Nunca mais as poderemos ver? A vida é assim para nada?[2]
Não são perguntas para
responder, mas para ajudar a pensar tudo. Não me contento em dizer que estamos
cá só para desenvolver este mundo e deixá-lo em melhores condições, do que
aquelas em que o encontrámos, para as próximas gerações. Isso é, de facto,
generosidade e pode justificar uma vida. As questões da ecologia são de
carácter holístico, suficientemente graves, para convocar cientistas e
investigadores com medidas políticas e culturais sobre o que todos podemos
fazer pelo bem do Universo. Esta é uma problemática que se tornou óbvia, se nos
quisermos encontrar com a nossa responsabilidade de existir.
A inquietação revelada pelas
perguntas de alguns filhos aos pais católicos não se satisfaz só com essa problemática.
A morte de familiares ou de amigos afecta-nos. É algo que parece também morrer
em nós. Não podemos fazer de conta que as relações de verdadeira amizade são
para esquecer. Os rituais ligados à morte – 7º dia, 30º dia… – não devem ser
interpretados como os últimos gestos do esquecimento. É possível que, para
muitas pessoas, sejam gestos de resignação pesarosa ao inevitável e mais nada.
Para os cristãos, não tem de
ser assim, se tivermos em conta alguns pontos essenciais da nossa fé. Antes de
mais, importa a purificação de algumas representações de Deus e do Além, como
reproduções do modo de vida que temos debaixo dos nossos olhos e que teceu a
nossa experiência, o ambiente cultural e religioso em que nos desenvolvemos,
acolhendo-o, rejeitando-o ou passando a não praticantes.
A versão corrente era esta:
morremos e vamos a contas. Segundo o velho catecismo, havia três hipóteses: ou
se ia para o céu ou para o inferno ou para o purgatório, em sistema de prisão
atormentada, mas temporária.

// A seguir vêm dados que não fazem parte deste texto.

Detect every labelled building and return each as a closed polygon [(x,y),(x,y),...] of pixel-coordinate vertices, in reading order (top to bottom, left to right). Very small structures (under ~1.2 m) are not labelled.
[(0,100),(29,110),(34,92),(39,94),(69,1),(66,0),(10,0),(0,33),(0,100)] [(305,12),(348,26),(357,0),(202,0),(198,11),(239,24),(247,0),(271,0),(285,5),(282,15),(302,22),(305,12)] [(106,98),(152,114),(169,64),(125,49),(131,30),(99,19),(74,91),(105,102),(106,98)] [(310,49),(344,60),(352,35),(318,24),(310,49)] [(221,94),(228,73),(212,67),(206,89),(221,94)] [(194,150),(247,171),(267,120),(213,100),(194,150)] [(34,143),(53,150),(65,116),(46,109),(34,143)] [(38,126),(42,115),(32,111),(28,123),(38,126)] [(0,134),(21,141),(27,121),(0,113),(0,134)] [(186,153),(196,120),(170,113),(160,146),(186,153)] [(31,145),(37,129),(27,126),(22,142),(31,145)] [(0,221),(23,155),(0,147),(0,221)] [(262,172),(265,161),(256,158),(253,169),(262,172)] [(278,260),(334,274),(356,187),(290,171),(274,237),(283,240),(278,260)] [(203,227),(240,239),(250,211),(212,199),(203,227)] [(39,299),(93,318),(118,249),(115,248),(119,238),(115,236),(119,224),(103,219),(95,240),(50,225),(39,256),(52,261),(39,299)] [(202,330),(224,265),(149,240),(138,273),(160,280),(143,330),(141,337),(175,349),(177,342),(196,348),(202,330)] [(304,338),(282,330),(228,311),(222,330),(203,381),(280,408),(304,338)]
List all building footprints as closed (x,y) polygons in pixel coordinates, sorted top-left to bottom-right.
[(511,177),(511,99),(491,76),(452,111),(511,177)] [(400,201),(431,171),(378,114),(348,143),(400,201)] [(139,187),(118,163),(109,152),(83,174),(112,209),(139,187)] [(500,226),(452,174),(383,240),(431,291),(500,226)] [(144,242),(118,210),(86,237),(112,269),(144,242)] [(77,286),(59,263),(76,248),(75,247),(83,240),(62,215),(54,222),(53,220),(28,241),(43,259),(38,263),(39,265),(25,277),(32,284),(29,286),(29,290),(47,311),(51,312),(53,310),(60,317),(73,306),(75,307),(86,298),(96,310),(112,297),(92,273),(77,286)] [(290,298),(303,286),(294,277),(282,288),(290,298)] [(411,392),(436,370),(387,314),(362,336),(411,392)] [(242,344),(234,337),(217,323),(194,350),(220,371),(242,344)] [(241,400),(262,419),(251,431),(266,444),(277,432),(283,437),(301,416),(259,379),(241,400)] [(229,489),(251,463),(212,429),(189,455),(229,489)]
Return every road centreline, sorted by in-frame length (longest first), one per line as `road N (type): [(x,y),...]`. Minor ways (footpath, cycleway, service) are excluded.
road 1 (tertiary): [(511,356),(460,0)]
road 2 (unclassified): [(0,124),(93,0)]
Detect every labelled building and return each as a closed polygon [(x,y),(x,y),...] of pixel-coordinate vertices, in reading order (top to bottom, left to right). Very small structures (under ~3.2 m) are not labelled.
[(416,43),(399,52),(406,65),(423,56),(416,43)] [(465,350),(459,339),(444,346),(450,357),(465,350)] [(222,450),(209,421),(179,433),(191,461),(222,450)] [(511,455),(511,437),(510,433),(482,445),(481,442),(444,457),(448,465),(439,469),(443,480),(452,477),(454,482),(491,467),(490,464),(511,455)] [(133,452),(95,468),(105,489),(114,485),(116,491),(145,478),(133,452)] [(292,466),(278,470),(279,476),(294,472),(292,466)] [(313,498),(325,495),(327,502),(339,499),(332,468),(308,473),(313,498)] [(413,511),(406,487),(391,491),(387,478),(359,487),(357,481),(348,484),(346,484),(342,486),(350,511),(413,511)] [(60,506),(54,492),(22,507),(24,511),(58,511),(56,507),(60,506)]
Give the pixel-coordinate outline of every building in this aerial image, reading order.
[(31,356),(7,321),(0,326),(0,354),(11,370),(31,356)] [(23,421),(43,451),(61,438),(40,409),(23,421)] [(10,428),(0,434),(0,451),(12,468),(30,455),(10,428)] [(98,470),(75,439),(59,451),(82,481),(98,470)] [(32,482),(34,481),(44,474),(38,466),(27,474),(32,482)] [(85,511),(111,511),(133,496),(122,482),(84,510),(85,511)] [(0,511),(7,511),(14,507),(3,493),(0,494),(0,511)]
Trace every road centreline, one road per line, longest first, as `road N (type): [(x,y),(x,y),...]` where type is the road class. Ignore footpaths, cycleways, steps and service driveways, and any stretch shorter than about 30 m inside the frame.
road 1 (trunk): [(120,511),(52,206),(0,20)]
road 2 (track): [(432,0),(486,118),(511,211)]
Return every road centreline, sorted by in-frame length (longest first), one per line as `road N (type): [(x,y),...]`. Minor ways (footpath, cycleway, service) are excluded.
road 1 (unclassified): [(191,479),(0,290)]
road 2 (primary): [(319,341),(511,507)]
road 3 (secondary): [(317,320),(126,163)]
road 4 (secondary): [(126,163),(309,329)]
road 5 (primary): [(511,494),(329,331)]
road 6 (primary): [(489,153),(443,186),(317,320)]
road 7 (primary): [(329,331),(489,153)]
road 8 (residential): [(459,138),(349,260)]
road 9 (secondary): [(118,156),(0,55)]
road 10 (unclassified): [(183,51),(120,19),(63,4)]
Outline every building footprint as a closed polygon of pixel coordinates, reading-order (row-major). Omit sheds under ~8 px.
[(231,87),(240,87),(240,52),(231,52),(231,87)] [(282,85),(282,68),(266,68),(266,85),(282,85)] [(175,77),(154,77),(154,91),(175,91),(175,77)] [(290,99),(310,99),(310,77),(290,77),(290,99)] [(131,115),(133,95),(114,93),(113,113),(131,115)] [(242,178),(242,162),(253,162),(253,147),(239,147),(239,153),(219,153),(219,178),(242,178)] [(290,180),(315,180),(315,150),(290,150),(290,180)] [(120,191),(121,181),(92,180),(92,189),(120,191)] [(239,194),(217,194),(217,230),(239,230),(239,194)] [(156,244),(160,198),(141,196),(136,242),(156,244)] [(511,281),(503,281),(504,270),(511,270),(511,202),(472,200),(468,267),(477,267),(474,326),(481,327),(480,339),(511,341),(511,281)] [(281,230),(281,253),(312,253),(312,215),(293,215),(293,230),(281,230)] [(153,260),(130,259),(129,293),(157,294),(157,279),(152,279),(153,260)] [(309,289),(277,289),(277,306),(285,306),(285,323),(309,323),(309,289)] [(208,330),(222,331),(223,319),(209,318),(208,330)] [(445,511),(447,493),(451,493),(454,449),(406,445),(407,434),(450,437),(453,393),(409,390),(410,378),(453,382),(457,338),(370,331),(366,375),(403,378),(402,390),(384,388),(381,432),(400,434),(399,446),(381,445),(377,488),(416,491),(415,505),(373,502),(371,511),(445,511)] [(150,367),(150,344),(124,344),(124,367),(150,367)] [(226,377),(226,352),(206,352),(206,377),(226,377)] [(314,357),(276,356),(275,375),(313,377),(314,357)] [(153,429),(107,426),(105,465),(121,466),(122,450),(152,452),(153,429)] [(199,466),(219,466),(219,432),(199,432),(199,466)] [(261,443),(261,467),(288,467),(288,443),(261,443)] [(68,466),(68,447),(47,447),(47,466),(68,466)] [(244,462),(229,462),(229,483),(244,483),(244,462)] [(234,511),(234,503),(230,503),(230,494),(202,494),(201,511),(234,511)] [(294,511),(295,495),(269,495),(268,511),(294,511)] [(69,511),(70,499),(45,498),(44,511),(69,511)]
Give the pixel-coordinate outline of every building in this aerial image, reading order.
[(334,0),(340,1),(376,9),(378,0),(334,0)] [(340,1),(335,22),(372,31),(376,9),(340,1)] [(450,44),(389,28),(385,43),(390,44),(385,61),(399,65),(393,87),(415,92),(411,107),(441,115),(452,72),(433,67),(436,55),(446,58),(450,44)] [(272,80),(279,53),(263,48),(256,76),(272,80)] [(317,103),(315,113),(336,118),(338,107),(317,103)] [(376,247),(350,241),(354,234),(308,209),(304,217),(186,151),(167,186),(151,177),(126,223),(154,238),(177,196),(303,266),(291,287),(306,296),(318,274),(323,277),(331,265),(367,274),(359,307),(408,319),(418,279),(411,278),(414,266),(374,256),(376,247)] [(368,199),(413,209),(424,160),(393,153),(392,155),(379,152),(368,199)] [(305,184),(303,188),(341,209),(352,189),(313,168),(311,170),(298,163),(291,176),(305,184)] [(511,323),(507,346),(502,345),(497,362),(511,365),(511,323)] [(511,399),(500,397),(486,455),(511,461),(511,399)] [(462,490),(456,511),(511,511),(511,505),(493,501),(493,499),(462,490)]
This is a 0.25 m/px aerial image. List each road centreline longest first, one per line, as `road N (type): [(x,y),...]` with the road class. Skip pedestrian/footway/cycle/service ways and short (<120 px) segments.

A imaginação do limbo, para crianças que morreram
sem o baptismo, foi desativada.
A revisão geral, que pode
passar por múltiplas experiências de contraste, refere-se à descoberta do
inabarcável mistério do mundo a que podemos dar o nome de Deus. Foi-nos
revelado como mistério do puro amor. Por isso, de Deus nunca pode vir castigo.
Deus não é temível. Temíveis podemos ser nós uns para os outros. A melhor
metáfora para dizer Deus é a pura misericórdia sem condições. É ela que nos
pode responsabilizar, radicalmente, pela nossa vida e pela dos outros.
Não rezamos a Deus para O
convencer a gostar de nós e a satisfazer os nossos caprichos. Vai-se
descobrindo a oração como abertura a Deus, mistério da vida, dom para nós e
para os outros. Não é um negócio. É uma forma de viver a nossa errância.
3.
Nesse sentido, o “céu”, o “reino dos céus”, são metáforas para reconhecer e
acolher o próprio mistério de Deus – Jesus Cristo – na sua absoluta
transcendência e radical imanência. Vamos descobrindo e esquecendo que Deus não
está longe de nós e que nos é mais íntimo do que nós somos a nós próprios.
Somos envolvidos por esse amor inabarcável e incondicional que, por ser amor,
nunca se impõe. É Ele o nosso céu. S. Paulo descobriu isso pela boca de poetas
gentios: na divindade vivemos, nos movemos e existimos[3]. Ir descobrindo, ao longo da vida e dos seus
ziguezagues, que os amigos e familiares que nos morrem, sem exclusão de
ninguém, entram no reino do infinito amor que está presente em toda a parte e,
para o qual, ainda continuamos cegos.
A Quaresma começou na
passada quarta-feira. Não esqueçamos que a realidade significada pelos
signos da liturgia quaresmal não depende, necessariamente, dos ritos.
Precede-os e ultrapassa-os. Teremos esta Quaresma e esta Páscoa para novas
experiências do Evangelho, na igreja doméstica, aberta ao mundo.